Смотрю на державные вышки, сосущие черную жидкость из сосудов планеты – и понимаю, что нашел свое место в строю. ‹…› И с каждым взмахом крыл я все ближе к своей странной подруге – и, чего греха таить, баблосу тоже. Который теперь весь наш.
Весь наш.
Весь наш.
Весь наш.
Весь наш.
Весь наш.
‹…› Альпинист Рама Второй рапортует о покорении Фудзи.
Впрочем, тут есть один серьезный нюанс. ‹…›
Когда-то звезды в небе казались мне другими мирами, к которым полетят космические корабли из Солнечного города. Теперь я знаю, что их острые точки – это дырочки в броне, закрывающей нас от океана безжалостного света. На вершине Фудзи чувствуешь, с какой силой давит этот свет на наш мир. ‹…›
«Летучая мышь на вершине», в которую превратился Рома, принимает нечто, с чем не смогла бы смириться «улитка на склоне»: в мире безраздельно царит зло, и остается либо ждать, пока оно тебя раздавит, либо извлекать из него выгоду, чтобы стать «богом денег с дубовыми крыльями»531
. Рома отодвигает «проклятые вопросы» в сторону и полностью подчиняется системе. Последняя фраза романа: «Вершина Фудзи, время зима» – содержит отсылку одновременно к названию ранней оптимистичной книги Стругацких «Полдень, XXII век» (1962) и подписи под антипотребительским трактатом Че Гевары в романе самого Пелевина: «Гора Шумеру, вечность, лето» – тому «нигде», которое, в свою очередь, отсылает к «Внутренней Монголии» из «Чапаева и Пустоты»532. Звезды и космические корабли намекают на освоение космоса, обязательный элемент советской утопии. Для Ромы мечта о космосе оборачивается предчувствием зловещей силы, выжидающей удобного момента, чтобы его погубить. Но если у Стругацких звучит призыв к сопротивлению и солидарности перед лицом зла, Рома приходит к обратному выводу: наслаждаться властью, пока есть время.Пелевин строит свои произведения как сопоставление постсоветской реальности с мирами братьев Стругацких, внося свои поправки. Созданная ими классика советской научной фантастики знакома большинству читателей, поэтому служит Пелевину отправной точкой, чтобы показать, что жизнь превзошла даже самые мрачные фантазии Стругацких.
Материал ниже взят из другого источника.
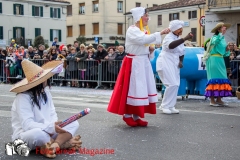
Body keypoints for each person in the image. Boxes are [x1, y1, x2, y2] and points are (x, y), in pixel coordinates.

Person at [107, 7, 170, 127]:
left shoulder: (143, 30)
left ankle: (136, 116)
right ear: (139, 17)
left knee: (142, 89)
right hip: (134, 63)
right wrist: (160, 33)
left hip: (142, 62)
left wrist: (150, 49)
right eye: (146, 16)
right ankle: (127, 115)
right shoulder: (132, 30)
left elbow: (144, 43)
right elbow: (142, 40)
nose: (148, 18)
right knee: (133, 88)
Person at [10, 60, 81, 158]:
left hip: (49, 130)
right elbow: (27, 125)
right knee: (38, 134)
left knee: (73, 122)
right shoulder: (22, 97)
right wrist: (51, 128)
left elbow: (53, 115)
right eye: (45, 78)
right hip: (26, 135)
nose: (47, 79)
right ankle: (63, 144)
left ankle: (53, 145)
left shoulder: (46, 92)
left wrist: (54, 127)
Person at [156, 20, 193, 114]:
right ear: (174, 29)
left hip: (174, 62)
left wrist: (181, 61)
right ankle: (164, 106)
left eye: (181, 29)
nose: (181, 30)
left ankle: (171, 105)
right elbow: (171, 46)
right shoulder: (168, 37)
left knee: (176, 84)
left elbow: (182, 52)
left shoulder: (179, 38)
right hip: (166, 61)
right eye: (179, 29)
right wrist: (185, 38)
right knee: (171, 83)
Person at [205, 22, 232, 106]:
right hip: (213, 59)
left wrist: (227, 50)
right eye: (223, 27)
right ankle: (212, 100)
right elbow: (214, 43)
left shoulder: (223, 38)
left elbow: (224, 53)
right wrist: (220, 34)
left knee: (222, 78)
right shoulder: (215, 37)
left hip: (220, 59)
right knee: (214, 79)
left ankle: (219, 99)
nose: (225, 28)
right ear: (219, 29)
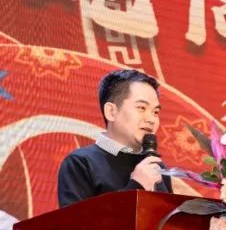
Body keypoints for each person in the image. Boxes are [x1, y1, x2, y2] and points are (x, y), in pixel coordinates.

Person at [57, 69, 172, 207]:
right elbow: (76, 220)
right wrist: (136, 186)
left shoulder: (156, 167)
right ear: (111, 112)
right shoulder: (81, 163)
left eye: (155, 112)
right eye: (142, 108)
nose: (151, 119)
Тандем Стругацких предлагал более убедительную картину, чем светлое коммунистическое будущее, которое обещала в то время официальная литература533
. Насколько безрадостна новая картина реальности, можно судить уже по тому, что их предвидения не сбываются и разбиваются как раз о будущее.Сами Стругацкие постепенно двигались от оптимизма к беспросветности. Если в ранних произведениях начала 1960-х годов они изображают Homo novus и общество будущего, просвещенное человечество, объединенное коммунистической идеей и исследующее космическое пространство, в текстах, написанных во второй половине 1960-х, в 1970-е и 1980-е годы, они тяготеют ко все более мрачным сценариям. В поздних романах Стругацких людей в историческом процессе начинают вытеснять сверхчеловеческие силы: мокрецы, Странники, людены. Взгляд на прогрессорство эволюционирует от ранних жизнеутверждающих произведений о Мире Полудня, где молодые коммунары пытаются распространить прогресс по всей галактике, до романа «Трудно быть богом», где землянин Антон, несмотря на благие намерения, не в силах помочь средневековому Арканару, попавшему под власть квазинацистской тоталитарной диктатуры534
. В еще более поздних текстах, таких как «Жук в муравейнике» и «Волны гасят ветер» (1985), Земля предстает как отсталая цивилизация. В отличие от Антона и его друзей, у высшей расы Странников нет никакой гуманистической миссии на планете. Люди, некогда носители прогрессорства, выродились в отсталую и немощную расу, поэтому покоряются превосходящим их чужеродным силам535.Неважно, сформированы ли читательские ожидания относительно оптимистичными произведениями, такими как «Полдень, XXII век» и «Трудно быть богом», или относительно мрачными – «Улиткой на склоне», «Жуком в муравейнике», «Градом обреченным», – эти ожидания все равно не оправдываются, потому что Пелевин выносит современности еще более неутешительный вердикт. При всем скептицизме творчество Стругацких все же несет в себе ностальгический гуманистический заряд, поэтому Пелевин использует его, чтобы оттенить собственные удручающие сюжеты.